I don't THINK you could get a 3.55 rear with A/C unless it was dealer installed......ask Randy.


----------



## geeteeohguy (Feb 2, 2008)

3.23 was as steep a gear as you could get with AC in '67 from the factory. As for the rest, yeah, ask RANDY!!!


----------



## 67GTOfan (Jan 2, 2011)

Thanks for the help. How do I cantact Randy? I'm new to using the forum.


----------



## 05GTO (Oct 6, 2004)

67GTOfan said:


> I'm looking for clarification on some conflicting info. The seller supplied PHS documents for a 1967 GTO show the car as a factory four speed. However, line 4 on the trim tag is: E 2EB. Though information is scarce, I did find one website that states that the B in the second acc. group (2EB) is for a three speed floor shift. Also, the PHS shows the gear ratio as 3.55 but from what I can learn, this car came with standard 3.23 or optional 3.08 ratio. It is a 335h.p. manual car with A/C. Thanks for any help.


Welcome to the forum, Verify the VIN tag and data plate are from the same plant and attached with the correct rivets, sounds like they don't match. Also, check the car's billing date on the PHS against the build date on the Date Plate.

Check a few other numbers, if it is a late year 67 the VIN number should be on the front of the block by the timing chain cover, early 67 will have an engine unit number stamped with the block letter code. That engine unit number will be listed on the PHS billing history.


----------



## 67GTOfan (Jan 2, 2011)

The data plate and the vin agree that the car was built in Kansas. I checked the appearance of the rivets against a 67 Malibu that I own, and the GTO rivets look identical to my Malibu. Also, the invoice date on the billing history is 03/29/7 which agree's with the data plate date of 03D. So far, everything lines up, except for the PHS that states that the car is a factory 4 speed, and the trim tag accessory code(E 2EB) which would indicate that the car is a 3 speed manual. One last note, the billing history engine unit # is 054942 but the block is stamped 454942. Any help is appreciated. Trying to solve all of this so I can make an offer on the car. Thanks....


----------



## 05GTO (Oct 6, 2004)

I would trust the PHS, most of the web sites listing Accessory code information for the 67 reference the codes from the Pontiac Plant. The Kansas City and Pontiac plants were similar but some differences in codes have been noted over the years. California used UPC codes, Baltimore did not use a coding system. The engine appears to be numbers matching, which is somewhat rare. 
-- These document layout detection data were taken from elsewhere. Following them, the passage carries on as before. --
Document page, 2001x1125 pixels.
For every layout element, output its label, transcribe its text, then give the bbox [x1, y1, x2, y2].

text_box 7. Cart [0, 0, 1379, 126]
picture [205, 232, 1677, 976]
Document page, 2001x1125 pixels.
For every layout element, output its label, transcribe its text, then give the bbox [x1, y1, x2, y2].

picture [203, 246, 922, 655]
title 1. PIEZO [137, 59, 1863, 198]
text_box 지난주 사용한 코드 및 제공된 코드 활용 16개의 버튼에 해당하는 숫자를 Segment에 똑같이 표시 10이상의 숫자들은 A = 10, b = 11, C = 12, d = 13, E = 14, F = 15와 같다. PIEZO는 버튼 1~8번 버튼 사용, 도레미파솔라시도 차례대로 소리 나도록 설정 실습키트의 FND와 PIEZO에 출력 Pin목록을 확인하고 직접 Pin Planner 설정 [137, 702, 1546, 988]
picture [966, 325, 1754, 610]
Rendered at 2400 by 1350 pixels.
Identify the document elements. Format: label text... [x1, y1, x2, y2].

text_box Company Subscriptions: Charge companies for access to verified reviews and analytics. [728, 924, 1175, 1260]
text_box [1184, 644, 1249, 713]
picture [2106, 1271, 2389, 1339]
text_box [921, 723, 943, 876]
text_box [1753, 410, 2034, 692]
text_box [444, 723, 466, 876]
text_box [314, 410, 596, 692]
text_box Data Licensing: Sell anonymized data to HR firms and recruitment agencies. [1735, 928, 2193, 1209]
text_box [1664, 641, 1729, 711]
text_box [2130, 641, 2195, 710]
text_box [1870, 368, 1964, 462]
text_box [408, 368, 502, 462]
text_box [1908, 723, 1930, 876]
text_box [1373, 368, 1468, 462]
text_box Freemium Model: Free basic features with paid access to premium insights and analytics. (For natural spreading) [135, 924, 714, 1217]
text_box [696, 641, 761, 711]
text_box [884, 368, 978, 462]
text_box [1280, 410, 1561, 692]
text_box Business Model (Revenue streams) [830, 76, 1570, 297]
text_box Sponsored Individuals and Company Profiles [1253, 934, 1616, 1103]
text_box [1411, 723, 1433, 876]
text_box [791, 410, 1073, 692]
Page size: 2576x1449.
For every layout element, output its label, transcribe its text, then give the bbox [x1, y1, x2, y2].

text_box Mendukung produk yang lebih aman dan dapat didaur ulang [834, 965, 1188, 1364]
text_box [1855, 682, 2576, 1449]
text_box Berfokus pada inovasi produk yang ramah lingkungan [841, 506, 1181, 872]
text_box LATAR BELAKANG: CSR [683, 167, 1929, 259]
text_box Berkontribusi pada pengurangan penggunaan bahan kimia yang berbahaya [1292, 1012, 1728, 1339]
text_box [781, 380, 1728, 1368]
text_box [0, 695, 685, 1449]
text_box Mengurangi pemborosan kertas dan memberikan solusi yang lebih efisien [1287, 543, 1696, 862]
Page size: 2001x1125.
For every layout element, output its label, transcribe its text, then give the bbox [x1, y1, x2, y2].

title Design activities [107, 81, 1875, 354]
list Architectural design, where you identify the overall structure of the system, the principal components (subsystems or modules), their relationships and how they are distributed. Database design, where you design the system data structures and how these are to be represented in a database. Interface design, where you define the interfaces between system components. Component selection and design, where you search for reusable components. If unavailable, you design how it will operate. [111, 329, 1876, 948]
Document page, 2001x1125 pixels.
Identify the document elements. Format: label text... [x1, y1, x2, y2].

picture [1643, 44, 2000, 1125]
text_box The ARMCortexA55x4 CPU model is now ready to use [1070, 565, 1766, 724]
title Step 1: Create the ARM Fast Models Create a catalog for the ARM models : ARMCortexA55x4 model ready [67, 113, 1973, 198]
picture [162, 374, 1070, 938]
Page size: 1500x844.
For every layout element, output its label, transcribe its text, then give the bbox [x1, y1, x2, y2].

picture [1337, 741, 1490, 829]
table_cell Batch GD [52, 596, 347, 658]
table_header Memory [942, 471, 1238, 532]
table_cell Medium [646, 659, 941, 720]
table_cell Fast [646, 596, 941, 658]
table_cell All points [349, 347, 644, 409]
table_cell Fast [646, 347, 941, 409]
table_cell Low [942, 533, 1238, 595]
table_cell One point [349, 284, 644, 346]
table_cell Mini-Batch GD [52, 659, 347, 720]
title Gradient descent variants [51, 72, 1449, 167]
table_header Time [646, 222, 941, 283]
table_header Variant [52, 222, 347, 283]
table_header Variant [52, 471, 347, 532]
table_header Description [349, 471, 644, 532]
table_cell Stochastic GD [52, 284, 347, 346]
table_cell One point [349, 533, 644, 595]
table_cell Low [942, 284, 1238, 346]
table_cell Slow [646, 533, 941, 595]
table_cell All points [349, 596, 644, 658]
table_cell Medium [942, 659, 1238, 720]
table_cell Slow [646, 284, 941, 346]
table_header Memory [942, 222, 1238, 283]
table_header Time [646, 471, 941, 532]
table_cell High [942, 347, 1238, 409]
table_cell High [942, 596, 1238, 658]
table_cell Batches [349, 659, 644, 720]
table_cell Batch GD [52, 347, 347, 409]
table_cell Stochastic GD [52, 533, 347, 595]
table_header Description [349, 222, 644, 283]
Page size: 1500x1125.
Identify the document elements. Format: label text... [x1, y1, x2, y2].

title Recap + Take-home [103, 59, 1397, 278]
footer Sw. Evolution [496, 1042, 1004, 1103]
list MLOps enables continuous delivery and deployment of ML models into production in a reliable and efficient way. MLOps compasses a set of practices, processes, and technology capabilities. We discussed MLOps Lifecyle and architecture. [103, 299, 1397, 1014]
Here is another link for the 67 data plate


----------



## 67GTOfan (Jan 2, 2011)

Thanks for the help. I did find a 67 GTO cowl tag from a different Kansas City built car that identified the factory 4 speed with the letter L in the number '2' accessory field on the tag. Do any names come to mind of someone that could have more information on this? Thanks again.


----------